Another explanation for the low performance of the prediction models in the MSI sensor case, is the known issue of non-uniform distribution of light on the fruit and vegetable surface existing in almost all the imaging systems. Part of tissue with low intensity, especially the region near to the border, might even be wrongly considered as defective. Particularly for hyperspectral imaging, the bright spots in the central position caused by overexposing and progressive darkness at the edges enhance this phenomenon. This issue also results in a high spectral variability, which subsequently increases the complexity of the calibration model and decreases at the same time the universality, practicability and accuracy of the models.

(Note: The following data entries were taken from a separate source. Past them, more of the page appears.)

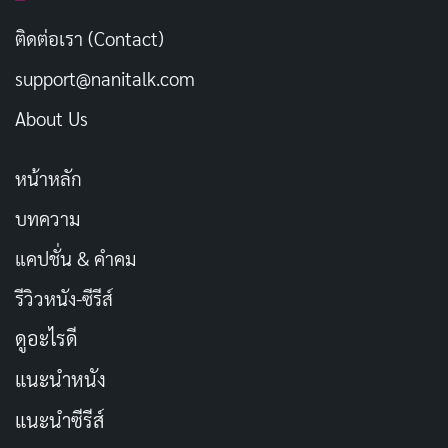
เลือดที่เราให้ เป็นของขวัญที่ไม่มีราคา
คัดลอก
ติดต่อเรา (Contact)
support@nanitalk.com
ช่วยชีวิตผู้อื่นได้ด้วยความเต็มใจ
คัดลอก
About Us
บริจาคเลือดวันนี้ มีความสุขในใจ
คัดลอก
หน้าหลัก
การเสียสละเพียงเล็กน้อย ส่งผลต่อชีวิต
คัดลอก
บทความ
คนอื่นอย่างยิ่งใหญ่
แคปชั่น & คำคม
รีวิวหนัง-ซีรีส์
เลือดของเราอาจเป็นความหวังเดียวของ
คัดลอก
ใครบางคน
ดูอะไรดี
แนะนำหนัง
ใช้เวลาไม่ถึงชั่วโมง แต่ช่วยชีวิตได้ทั้ง
คัดลอก
แนะนำซีรีส์
ชีวิต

The content of chlorophylls, anthocyanins and carotenoids and their proportion determine seaweed appearance and color and serve as attributes of quality since their content changes during ripening, maturation and storage. In addition, seaweed’s surface presents differentiations and pigments distributed non-uniformly on it. This results in variations of color and, consequently, in spectral reflectance and absorbance ability. Thus, for example, spectra originating from green color seaweed areas demonstrate the highest reflectance value due to their strong reflecting ability, while darker, brownish areas’ spectra hold a relative lower reflectance value [
37,
43]. It is apparent then that it is really difficult to distinguish samples with quality “defects” from samples with discoloring (no quality downgrade is apparent), thus influencing the defect recognition and segmentation [
39], limiting in this way the performance and the ability of a model based on optical information to perform adequately.
Although this study attempted—to a large extent—to increase the variability of the dataset—taking into consideration that in order to increase the robustness of calibration models, it is necessary to have sufficient variability in the calibration set—poor model performances were still observed in some cases, where solid justification has been provided. Inserting additional stochasticity and variability into the calibration models improves their generalization and, consequently, their prediction efficiency and robustness concerning the application to new samples and in real-life applications. Usually, but not exclusively, it also led to an increase in the models’ complexity, which is one of the main reasons contributing to overfitting. Thus, others should be extra careful during model calibration so as to lower the problem dimensionality (feature selection) in such a way that features are not directly correlated with the problem at hand (herein known as the spoilage estimation), which would be eliminated as new samples are added. This way, previously “significant” features that were more correlated to other aspects (e.g., origin or harvest year) than the one under investigation (TVC herein), are excluded during the recalibration of the model. Therefore, as stated in Zhang et al. [
44], viewed in terms of game theory, the balance between the specificity and universality of models should be paid more attention.